Three weeks ago, I married my best friend next to the ocean in a short white dress, wild hair, and bare feet. The weather was gray, our beach wedding plans changed and forced all guests to reroute last-minute, the best man forgot the boutonnieres, and the ceremony started late. However, when I got the cue to start walking, all the details I had spent months painstakingly outlining melted away into thin air. They didn't matter because, in those moments, everything in my world was perfect. Despite all of the hiccups, I felt confident and present as I walked down that aisle, ready to commit my life to the person standing there at the end. Later, Shawn, my partner, would tell me that he could barely look at me as I approached him, that I shined brighter than the sun, and I was the most beautiful thing he has ever seen (swoon, eh?).
In all of the days leading up to the wedding, I had envisioned the day going a certain way, hoping to provide a memorable party for our guests, planning the ideal boho up-do, and perfecting favors and décor, without turning my thoughts to what it was actually going to mean to be married. However, for the next three hours after we said our “I do's,” I stared at my new husband from across the reception dining room while attempting to have conversations that I can't at this time even recall because I was blinded by joy and contentment, doing everything I could to stop myself from just running into his arms. I hadn't written that overwhelming, life-altering feeling into my wedding day story, but why not? I had become so consumed by the physical aspects of the ceremony, how it and how I would be perceived to those attending, that I downplayed the significance of the commitment I was making.
It is something personal and, for the most part, indescribable to people outside of our relationship.
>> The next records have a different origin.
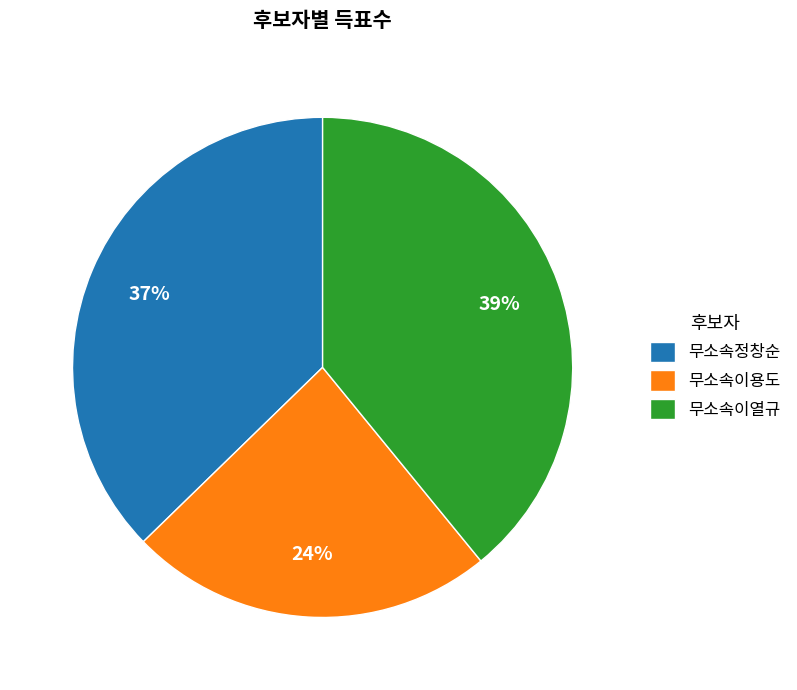

To the nearest percent, what is the difference between the 무소속이열규 and 무소속정창순 slice percentages?

2%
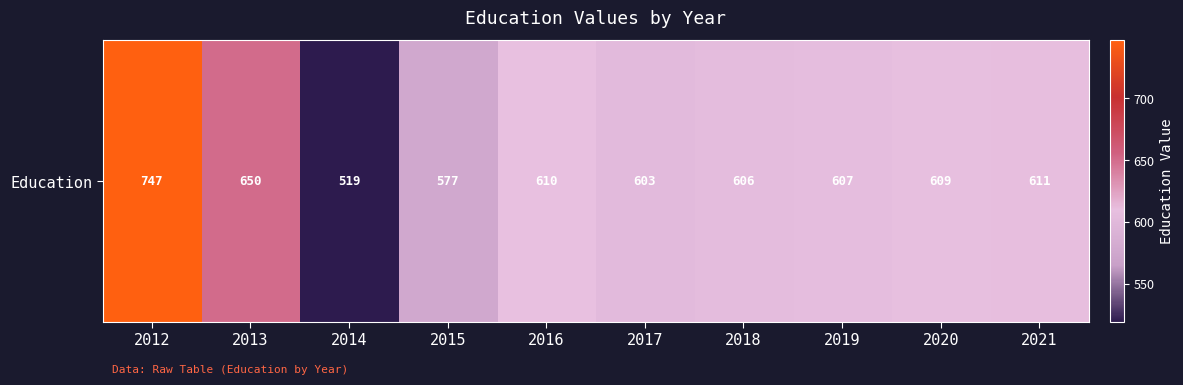

What is the change in value from 2013 to 2020?

-41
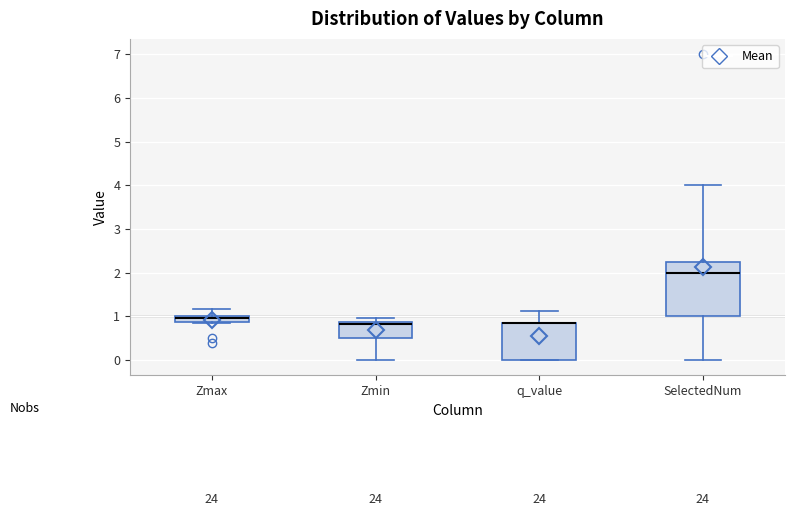

Comparing the boxes themselves (not the whiskers), which one is the tallest?

SelectedNum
That is the reason I am keeping my wedding photos to myself.
My partner put “marriage” into words better than I could have when he said, “everything in our relationship is now electrified, it's on fire,” and he's so on point. The day and the way we both felt from that point forward is a closeness we will now share for the rest of our lives. It is something personal and, for the most part, indescribable to people outside of our relationship. That is the reason I am keeping my wedding photos to myself and not putting them on the social media train for the world to see, to comment on, to judge — because a photograph doesn't capture commitment. I explained my feelings on the subject to a friend who recently said to me, “I've been waiting to see your wedding photos, but you're not posting them!” I told her, that she was right — I wasn't posting them because the ones that do best at showcasing the pure joy I felt on that day can be printed, framed, and hung on our bedroom wall for us to enjoy. Everything on that day had so much more meaning behind it than what the camera can show.
Facebook is the first lesson in wedding humility, letting your vanity go in cringe-inducing waves of overly indulgent boob shots and bad camera angles.
I am sure that I am not the only person who has hesitated to put her photos on blast to be the subject of acquaintances' conversations for a few days. Inviting people to your wedding who take blurry camera phone pictures of your first dance and your cake cutting and then put them on Facebook is the first lesson in wedding humility, letting your vanity go in cringe-inducing waves of overly indulgent boob shots and bad camera angles. The thing is, though, that I don't owe my social media community anything more than that. After all, I am just a normal, average person. Our most extraordinary day was a mere blip on my newsfeed map, but for me, it was so much more than that; it was the start to a lifelong journey of which I can only hope to be nothing but happiness. I'm not interested in having old friends from high school to whom I have not spoken in 13 years pass judgment on that exhilaration based on a collection of amateur and/or professionally touched-up photos.
May I eventually change my mind on a #throwbackthursday post to that one time I got married? Sure. One thing, however, that I know to be certain, despite the time and energy that I put into how people would perceive my wedding from the outside looking in, is that my day transcended anything photographs can capture. It's every person's right to keep close the sanctity of that private moment between them and their partner(s). So cheers to a little bit of privacy and a whole lot of self-love!